Third, South Korea must maintain a strategic balance between the US and China. The South Korean economy is linked to both US technology and the Chinese market. Choosing one side could destabilize the entire industrial base. Therefore, South Korea needs a complex strategy that cooperates with the US on technological security while also maintaining connections with China in terms of market and industry.
Fourth, the direction of a South Korean sovereign AI should be realistically redefined. Competing with the US and China in the race for super-large general models is unlikely to be feasible. Instead, it is far more important to create world-class competitiveness in vertical AI optimized for specific industries such as manufacturing, healthcare, finance, defense, robotics, and logistics.
The Beijing summit between the US and China may have seemed quiet on the surface, but beneath it, a massive new Cold War surrounding AI and semiconductors has already begun. The US seeks to contain China, while China aims for self-reliance. In this context, South Korea is entering a period of its most challenging strategic choices in history.
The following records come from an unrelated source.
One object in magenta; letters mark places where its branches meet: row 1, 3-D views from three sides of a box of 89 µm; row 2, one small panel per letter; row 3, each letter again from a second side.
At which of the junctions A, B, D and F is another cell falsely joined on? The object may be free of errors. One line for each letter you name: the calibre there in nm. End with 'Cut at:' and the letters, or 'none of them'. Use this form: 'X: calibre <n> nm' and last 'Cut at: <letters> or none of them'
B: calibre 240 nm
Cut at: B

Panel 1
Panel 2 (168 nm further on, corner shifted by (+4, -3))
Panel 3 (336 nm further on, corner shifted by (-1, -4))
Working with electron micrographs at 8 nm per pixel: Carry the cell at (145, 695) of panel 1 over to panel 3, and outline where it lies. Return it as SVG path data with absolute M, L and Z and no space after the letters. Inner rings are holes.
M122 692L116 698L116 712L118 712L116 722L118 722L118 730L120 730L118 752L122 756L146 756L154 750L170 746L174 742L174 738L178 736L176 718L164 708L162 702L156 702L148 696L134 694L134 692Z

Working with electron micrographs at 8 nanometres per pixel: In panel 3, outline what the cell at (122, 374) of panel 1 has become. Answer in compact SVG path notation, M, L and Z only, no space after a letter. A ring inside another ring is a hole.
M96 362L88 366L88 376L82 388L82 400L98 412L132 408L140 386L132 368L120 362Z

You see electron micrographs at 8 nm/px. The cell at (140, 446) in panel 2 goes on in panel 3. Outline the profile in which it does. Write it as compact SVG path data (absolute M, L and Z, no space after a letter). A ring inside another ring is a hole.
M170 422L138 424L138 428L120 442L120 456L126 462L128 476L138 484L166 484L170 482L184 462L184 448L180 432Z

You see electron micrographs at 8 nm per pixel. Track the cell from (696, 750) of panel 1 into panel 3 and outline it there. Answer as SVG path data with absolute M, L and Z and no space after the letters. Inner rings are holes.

The Thucydides Trap is no longer about warships and missiles; it is now about GPUs, HBM, data centers, power grids, AI models, and manufacturing AX. The next decade is likely to be a full-scale battle over who defines the standards of future industrial civilization.
Will South Korea remain a mere supplier of components in this turbulent environment, or will it leap forward as a key nation in the manufacturing revolution of the AI era? The time for choice has begun.
* This article has been translated by AI.